Binding of Released Bim to Mcl-1 Is Responsible for Resistance to ABT-199 Which Can be Overcome By Combination with Daunorubicin or Cytarabine in Acute Myeloid Leukemia Cells

Acute myeloid leukemia (AML) is a malignant heterogeneous disease characterized by rapid clonal growth of myeloid lineage blood cells. This year there will be an estimated 20,830 new AML cases and an estimated 10,400 deaths from this deadly disease in the United States. Overall survival rates remain low despite advances in treatment with overall survival rates of 25% for adults and 65% for children. Resistance to frontline chemotherapy remains a major cause of treatment failure, highlighting the need for new therapies.

Overexpression of the anti-apoptotic Bcl-2 family members is associated with chemoresistance in leukemic cell line models and with poor clinical outcome. Anti-apoptotic Bcl-2 family members, such as Bcl-2, Bcl-xL, and Mcl-1, sequester pro-apoptotic BH3-only proteins, such as Bim, which activate pro-apoptotic proteins Bax and Bak causing mitochondrial outer membrane permeabilization resulting in cytochrome c release and apoptosis. Thus, inhibition of anti-apoptotic Bcl-2 family members represents a promising approach for the treatment of AML. We previously demonstrated preclinical efficacy of a pan-Bcl-2 inhibitor, GX15-070, in combination with cytarabine in AML cell lines and primary patient samples. Another promising inhibitor, ABT-263, has shown preclinical efficacy, but has been associated with thrombocytopenia due to inhibition of Bcl-xL, thus much attention has been focused on inhibition of Bcl-2. ABT-199, a Bcl-2 selective inhibitor, has demonstrated encouraging results in AML, acute lymphoblastic leukemia, chronic lymphocytic leukemia, mantle cell lymphoma, multiple myeloma, and breast cancer. We previously demonstrated that ABT-199 has a wide range of activity in AML cells (Niu X, et al. Leukemia. 2014; 28: 1557-1560.) However, it has limited efficacy in Bcl-xL and Mcl-1 dependent malignancies. Thus, intrinsic drug resistance remains a concern. Understanding the molecular mechanisms of resistance to ABT-199 will allow for rationally designed combination regimens to increase its antileukemic efficacy.

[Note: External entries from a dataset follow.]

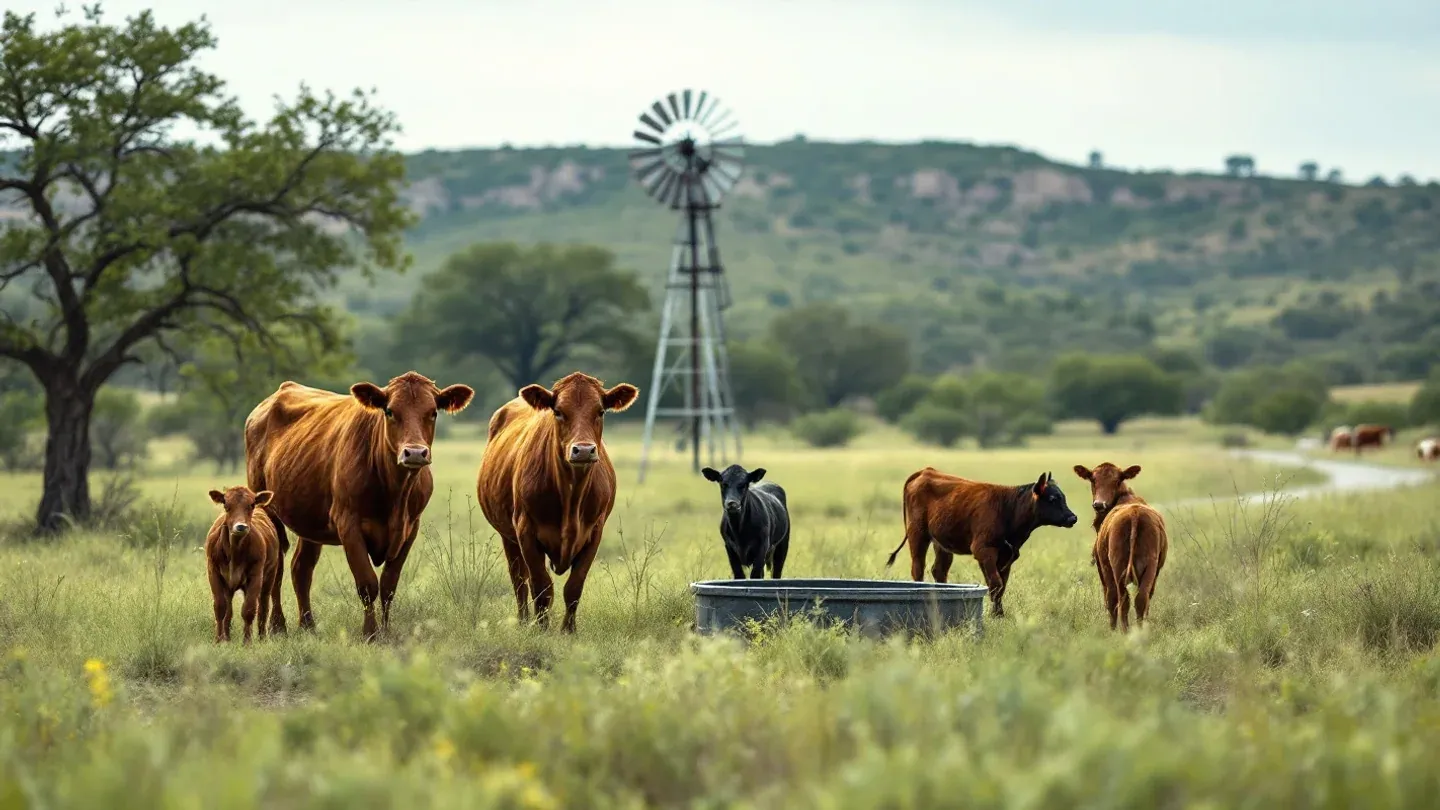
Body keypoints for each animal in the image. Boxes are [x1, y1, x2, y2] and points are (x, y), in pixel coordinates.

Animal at [205, 485, 285, 644]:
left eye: (252, 504)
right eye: (226, 505)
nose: (241, 526)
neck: (234, 552)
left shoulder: (256, 575)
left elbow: (248, 609)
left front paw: (247, 642)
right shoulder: (213, 571)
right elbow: (220, 608)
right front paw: (218, 640)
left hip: (269, 577)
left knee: (263, 606)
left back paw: (262, 638)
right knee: (229, 609)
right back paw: (227, 637)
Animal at [244, 372, 475, 641]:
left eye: (433, 412)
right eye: (390, 411)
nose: (415, 453)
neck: (395, 493)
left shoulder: (411, 528)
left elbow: (388, 585)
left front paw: (386, 631)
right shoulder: (349, 524)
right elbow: (367, 583)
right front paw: (370, 633)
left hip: (310, 521)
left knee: (301, 569)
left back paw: (308, 626)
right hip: (268, 509)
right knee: (277, 571)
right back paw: (278, 626)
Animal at [476, 371, 639, 633]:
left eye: (600, 411)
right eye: (559, 411)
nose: (583, 450)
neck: (571, 495)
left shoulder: (594, 532)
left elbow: (574, 587)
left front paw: (568, 631)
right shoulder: (526, 531)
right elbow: (541, 587)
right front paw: (541, 629)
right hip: (508, 536)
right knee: (519, 580)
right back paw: (524, 621)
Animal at [884, 469, 1078, 618]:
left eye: (1063, 497)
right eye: (1053, 499)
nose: (1073, 518)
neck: (1008, 510)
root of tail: (926, 471)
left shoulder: (1007, 555)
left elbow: (1000, 585)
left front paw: (999, 614)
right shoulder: (983, 549)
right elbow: (995, 583)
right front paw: (996, 614)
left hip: (942, 542)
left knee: (939, 569)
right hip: (917, 534)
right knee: (918, 568)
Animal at [1090, 503, 1168, 632]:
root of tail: (1134, 512)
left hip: (1118, 568)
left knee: (1120, 599)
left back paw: (1124, 631)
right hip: (1150, 567)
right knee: (1141, 598)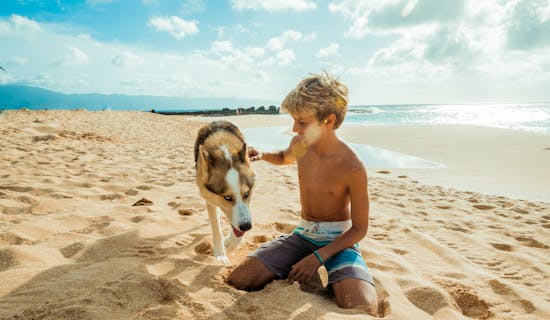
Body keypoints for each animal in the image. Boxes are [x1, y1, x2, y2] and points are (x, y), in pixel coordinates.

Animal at [195, 120, 256, 262]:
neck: (224, 150)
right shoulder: (209, 199)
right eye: (227, 197)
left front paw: (232, 245)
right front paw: (220, 254)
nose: (247, 226)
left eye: (246, 194)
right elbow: (216, 228)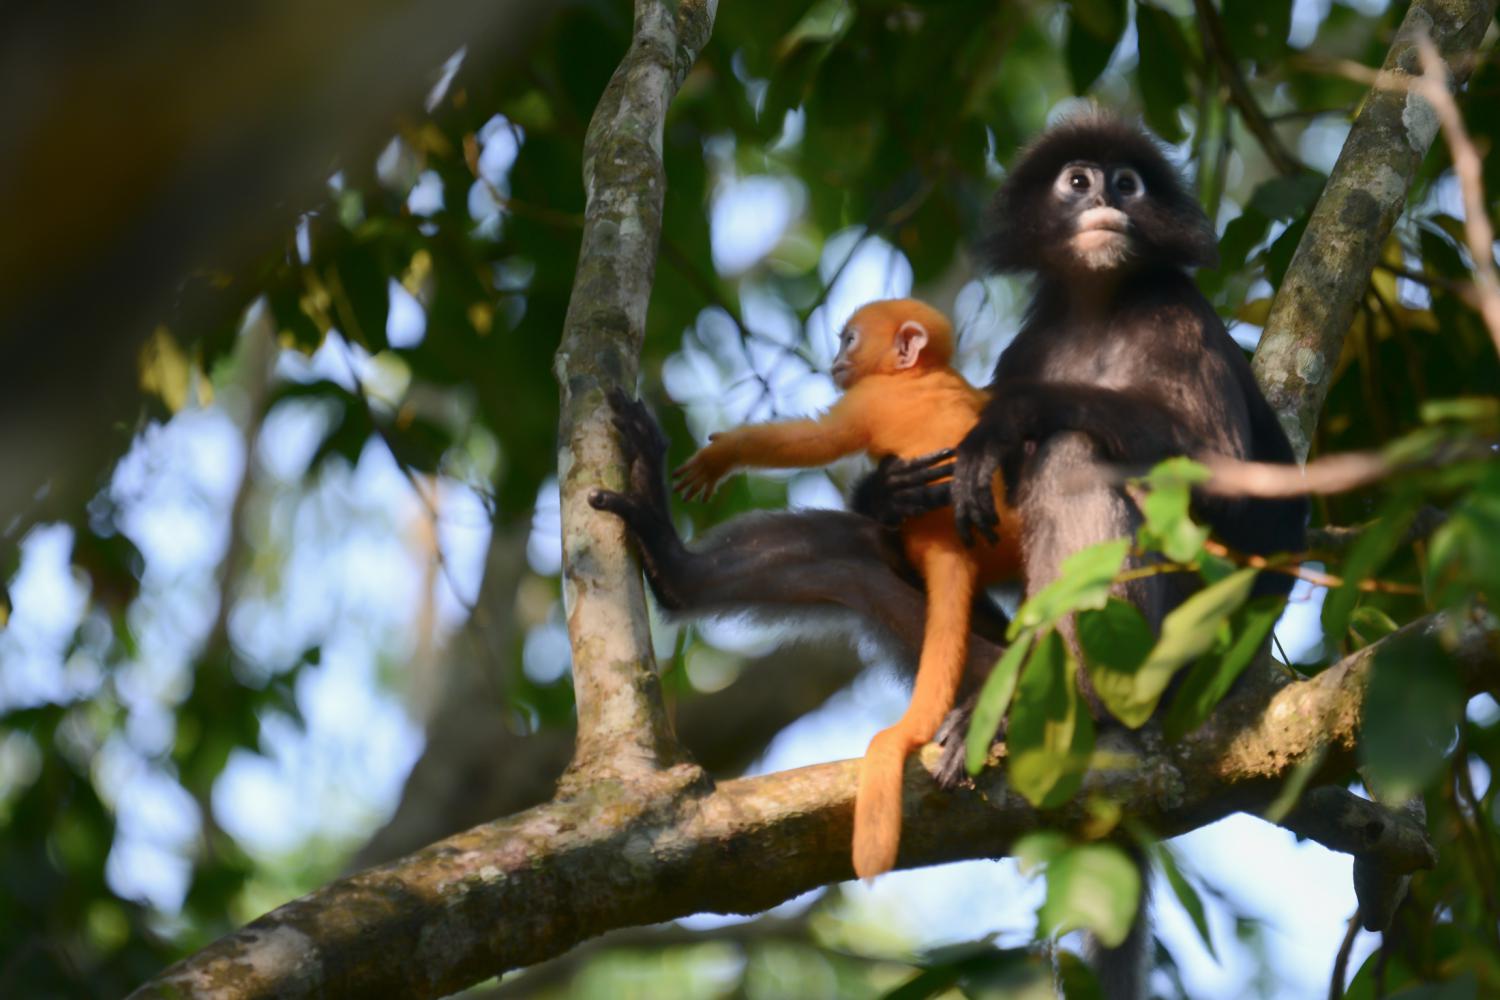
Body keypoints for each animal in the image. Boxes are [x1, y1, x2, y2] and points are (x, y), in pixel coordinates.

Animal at [678, 301, 1020, 881]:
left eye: (851, 340)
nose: (835, 359)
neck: (924, 373)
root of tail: (953, 545)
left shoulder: (868, 399)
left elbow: (815, 439)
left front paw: (721, 457)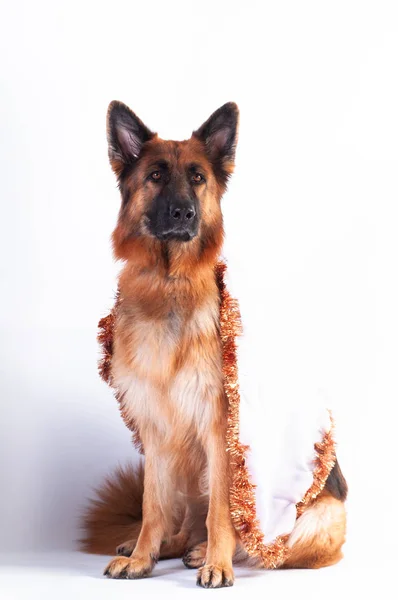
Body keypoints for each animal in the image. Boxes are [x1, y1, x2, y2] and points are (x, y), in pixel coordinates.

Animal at [81, 102, 348, 584]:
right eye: (155, 176)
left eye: (198, 177)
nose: (184, 213)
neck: (169, 283)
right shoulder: (156, 429)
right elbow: (152, 504)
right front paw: (143, 556)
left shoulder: (221, 432)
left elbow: (223, 511)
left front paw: (217, 564)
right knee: (182, 519)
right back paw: (166, 546)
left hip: (307, 521)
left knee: (251, 540)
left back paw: (207, 552)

In this study, we investigated the molecular mechanism underlying intrinsic resistance to ABT-199 in AML cells. Immunoprecipitation of Bim from ABT-199 treated cells demonstrated decreased association with Bcl-2, but increased association with Mcl-1, without corresponding change in mitochondrial outer membrane potential. ABT-199 treatment resulted in increased levels of Mcl-1 protein and unchanged or decreased Mcl-1 transcript levels. shRNA knockdown of Bim almost completely abolished ABT-199 treatment-induced increase of Mcl-1 protein levels, suggesting that the association with Bim plays an important role in stabilizing Mcl-1 protein. AML cells treated with ABT-199 in the presence of the protein translation inhibitor cycloheximide resulted in significantly longer Mcl-1 half-life and treatment with the proteasome inhibitor MG-132 resulted in increased Mcl-1 protein level and no further enhancement was detected when treated with combined MG-132 and ABT-199, suggesting that ABT-199 affects Mcl-1 protein stability. Combining conventional chemotherapeutic agent cytarabine or daunorubicin with ABT-199 resulted in increased DNA damage, decreased Mcl-1 protein levels, decreased association of Mcl-1 with Bim, and synergistic induction of cell death compared to ABT-199 alone, in both AML cell lines and primary patient samples obtained from AML patients at diagnosis independent of their sensitivities to ABT-199, thus providing evidence that screening for ABT-199 resistance is not necessary.

Our results demonstrate that sequestration of Bim by Mcl-1 is a mechanism of intrinsic ABT-199 resistance, and this mechanism of resistance can be overcome by combining ABT-199 with daunorubicin or cytarabine in AML cells. Our findings, though in a limited number of primary patient samples, provide new insights into the mechanism of ABT-199 resistance in AML cells and support the clinical development of the combination of daunorubicin or cytarabine and ABT-199 in the treatment of AML.